From the article on the Zuckerberg hearings, reproduce the passage between "I sent an email" and "a saturated market’.", inclusive, word for word.

> **Page text**
---
The Pitiful Interrogation of Mark Zuckerberg

Updated: Apr 17, 2018

I watched the four hours of gruelling footage of American senators lampooning Mark Zuckerberg so you don't have to. Here is my take on the Facebook & Cambridge Analytica scandal.


I sent an email yesterday to James Patterson (best selling crime and thriller writer) with a great new idea for a novel that I think he could work wonders with. The story is as follows; A Russian diplomat and his daughter get poisoned on British soil but they survive. A war of words between the East and the West follows shortly. As a backdrop to all this, one of the biggest tech companies in the world is embroiled in a data scandal that claims to have had an effect on one British referendum and one American election. Diplomats are pointing fingers in every which way, while Russia sits back (topless) on its horse, laughing.

I haven’t had a reply from the very busy Mr James Patterson, but when I do, I suspect it will read something like this, ‘I don’t deal with cold war fiction, it’s a saturated market’.




The non-fictional nature of that which I have detailed above is astounding. Increasingly, the political world in which we are living in seems to be reaching a boiling point of tensions. The issue of the Facebook data scandal is the biggest breach of consumer trust this century. At the same time, the court proceedings in which the American government is questioning Mark Zuckerberg is the most farcical court trial since Barry Roux tried to convince an entire nation that Oscar Pistorius did not shoot Reeva Steenkamp.
---
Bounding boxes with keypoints
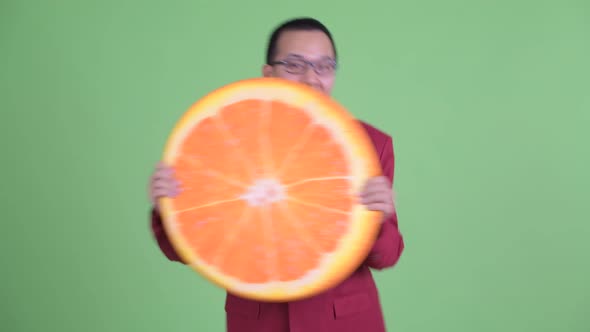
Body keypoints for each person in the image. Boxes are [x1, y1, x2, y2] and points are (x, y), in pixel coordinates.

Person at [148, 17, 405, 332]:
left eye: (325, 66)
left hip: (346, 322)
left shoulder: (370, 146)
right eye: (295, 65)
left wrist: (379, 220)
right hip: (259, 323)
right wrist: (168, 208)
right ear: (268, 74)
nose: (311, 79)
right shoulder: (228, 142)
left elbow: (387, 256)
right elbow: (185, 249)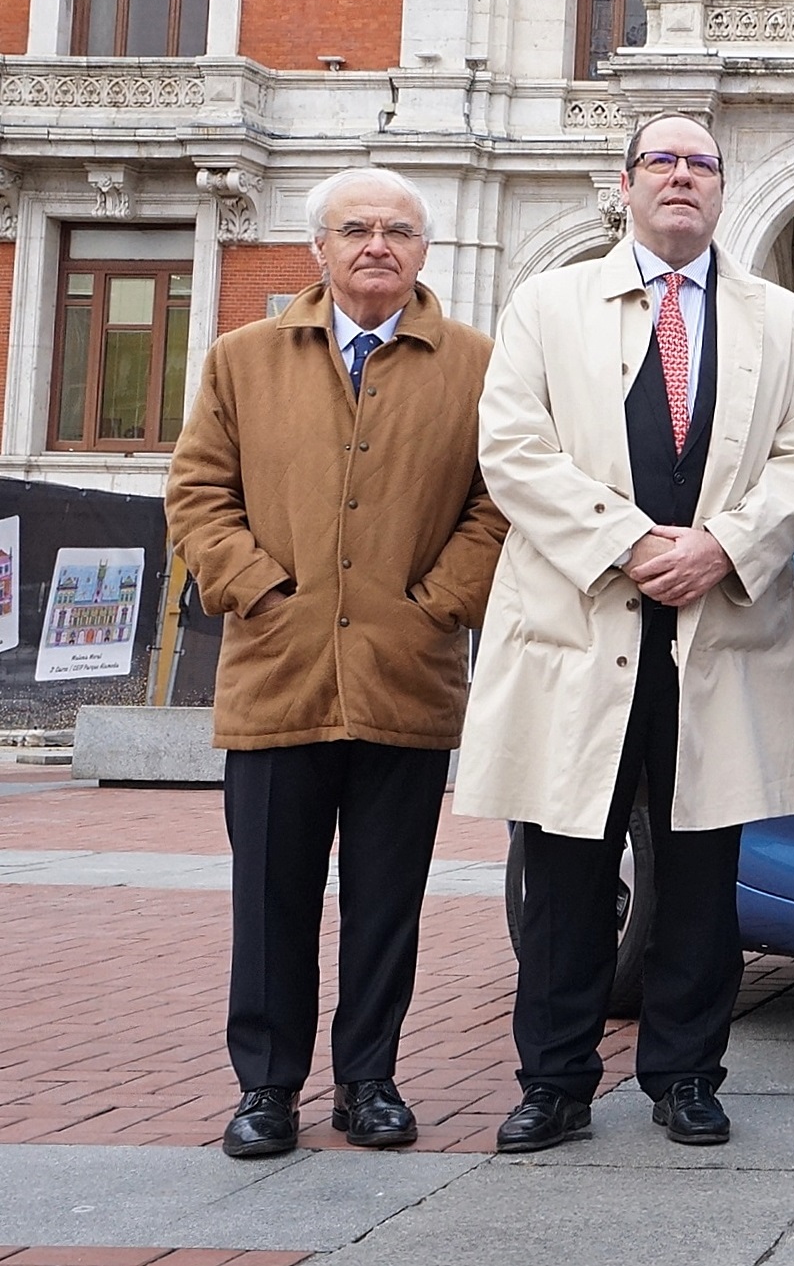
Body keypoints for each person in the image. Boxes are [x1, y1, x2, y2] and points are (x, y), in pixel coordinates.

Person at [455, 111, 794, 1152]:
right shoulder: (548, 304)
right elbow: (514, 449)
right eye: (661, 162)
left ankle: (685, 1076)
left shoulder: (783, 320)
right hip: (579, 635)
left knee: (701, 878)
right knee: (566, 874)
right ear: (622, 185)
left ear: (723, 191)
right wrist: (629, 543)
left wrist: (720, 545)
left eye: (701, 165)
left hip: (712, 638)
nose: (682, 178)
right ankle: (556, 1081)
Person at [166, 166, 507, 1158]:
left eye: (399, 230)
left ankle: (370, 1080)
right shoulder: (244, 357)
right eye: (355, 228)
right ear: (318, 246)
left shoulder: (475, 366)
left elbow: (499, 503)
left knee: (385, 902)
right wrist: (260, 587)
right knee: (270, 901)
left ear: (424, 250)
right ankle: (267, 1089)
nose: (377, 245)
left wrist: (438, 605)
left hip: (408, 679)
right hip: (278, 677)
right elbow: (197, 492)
---
> **Solution to the exercise**
I sent an email yesterday to James Patterson (best selling crime and thriller writer) with a great new idea for a novel that I think he could work wonders with. The story is as follows; A Russian diplomat and his daughter get poisoned on British soil but they survive. A war of words between the East and the West follows shortly. As a backdrop to all this, one of the biggest tech companies in the world is embroiled in a data scandal that claims to have had an effect on one British referendum and one American election. Diplomats are pointing fingers in every which way, while Russia sits back (topless) on its horse, laughing.

I haven’t had a reply from the very busy Mr James Patterson, but when I do, I suspect it will read something like this, ‘I don’t deal with cold war fiction, it’s a saturated market’.